Introduction

According to the National Security Agency, the Internet processes 1826 petabytes (PB) of data per day. In 2018, the amount of data produced every day was 2.5 quintillion bytes. Previously, the International Data Corporation (IDC) estimated that the amount of generated data will double every 2 years, however 90% of all data in the world was generated over the last 2 years, and moreover Google now processes more than 40,000 searches every second or 3.5 billion searches per day. Facebook users upload 300 million photos, 510,000 comments, and 293,000 status updates per day. Needless to say, the amount of data generated on a daily basis is staggering. As a result, techniques are required to analyze and understand this massive amount of data, as it is a great source from which to derive useful information.

Advanced data analysis techniques can be used to transform big data into smart data for the purposes of obtaining critical information regarding large datasets. As such, smart data provides actionable information and improves decision-making capabilities for organizations and companies. For example, in the field of health care, analytics performed upon big datasets (provided by applications such as Electronic Health Records and Clinical Decision Systems) may enable health care practitioners to deliver effective and affordable solutions for patients by examining trends in the overall history of the patient, in comparison to relying on evidence provided with strictly localized or current data. Big data analysis is difficult to perform using traditional data analytics as they can lose effectiveness due to the five V's characteristics of big data: high volume, low veracity, high velocity, high variety, and high value. Moreover, many other characteristics exist for big data, such as variability, viscosity, validity, and viability. Several artificial intelligence (AI) techniques, such as machine learning (ML), natural language processing (NLP), computational intelligence (CI), and data mining were designed to provide big data analytic solutions as they can be faster, more accurate, and more precise for massive volumes of data. The aim of these advanced analytic techniques is to discover information, hidden patterns, and unknown correlations in massive datasets. For instance, a detailed analysis of historical patient data could lead to the detection of destructive disease at an early stage, thereby enabling either a cure or more optimal treatment plan. Additionally, risky business decisions (e.g., entering a new market or launching a new product) can profit from simulations that have better decision-making skills.

While big data analytics using AI holds a lot of promise, a wide range of challenges are introduced when such techniques are subjected to uncertainty. For instance, each of the V characteristics introduce numerous sources of uncertainty, such as unstructured, incomplete, or noisy data. Furthermore, uncertainty can be embedded in the entire analytics process (e.g., collecting, organizing, and analyzing big data). For example, dealing with incomplete and imprecise information is a critical challenge for most data mining and ML techniques.
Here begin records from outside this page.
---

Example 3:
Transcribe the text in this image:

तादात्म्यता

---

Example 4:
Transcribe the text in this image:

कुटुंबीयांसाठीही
In addition, an ML algorithm may not obtain the optimal result if the training data is biased in any way. Wang et al. introduced six main challenges in big data analytics, including uncertainty. They focus mainly on how uncertainty impacts the performance of learning from big data, whereas a separate concern lies in mitigating uncertainty inherent within a massive dataset. These challenges normally present in data mining and ML techniques. Scaling these concerns up to the big data level will effectively compound any errors or shortcomings of the entire analytics process. Therefore, mitigating uncertainty in big data analytics must be at the forefront of any automated technique, as uncertainty can have a significant influence on the accuracy of its results.

Based on our examination of existing research, little work has been done in terms of how uncertainty significantly impacts the confluence of big data and the analytics techniques in use. To address this shortcoming, this article presents an overview of the existing AI techniques for big data analytics, including ML, NLP, and CI from the perspective of uncertainty challenges, as well as suitable directions for future research in these domains. The contributions of this work are as follows. First, we consider uncertainty challenges in each of the 5 V's big data characteristics. Second, we review several techniques on big data analytics with impact of uncertainty for each technique, and also review the impact of uncertainty on several big data analytic techniques. Third, we discuss available strategies to handle each challenge presented by uncertainty.

To the best of our knowledge, this is the first article surveying uncertainty in big data analytics. The remainder of the paper is organized as follows. "Background" section presents background information on big data, uncertainty, and big data analytics. "Uncertainty perspective of big data analytics" section considers challenges and opportunities regarding uncertainty in different AI techniques for big data analytics. "Summary of mitigation strategies" section correlates the surveyed works with their respective uncertainties. Lastly, "Discussion" section summarizes this paper and presents future directions of research.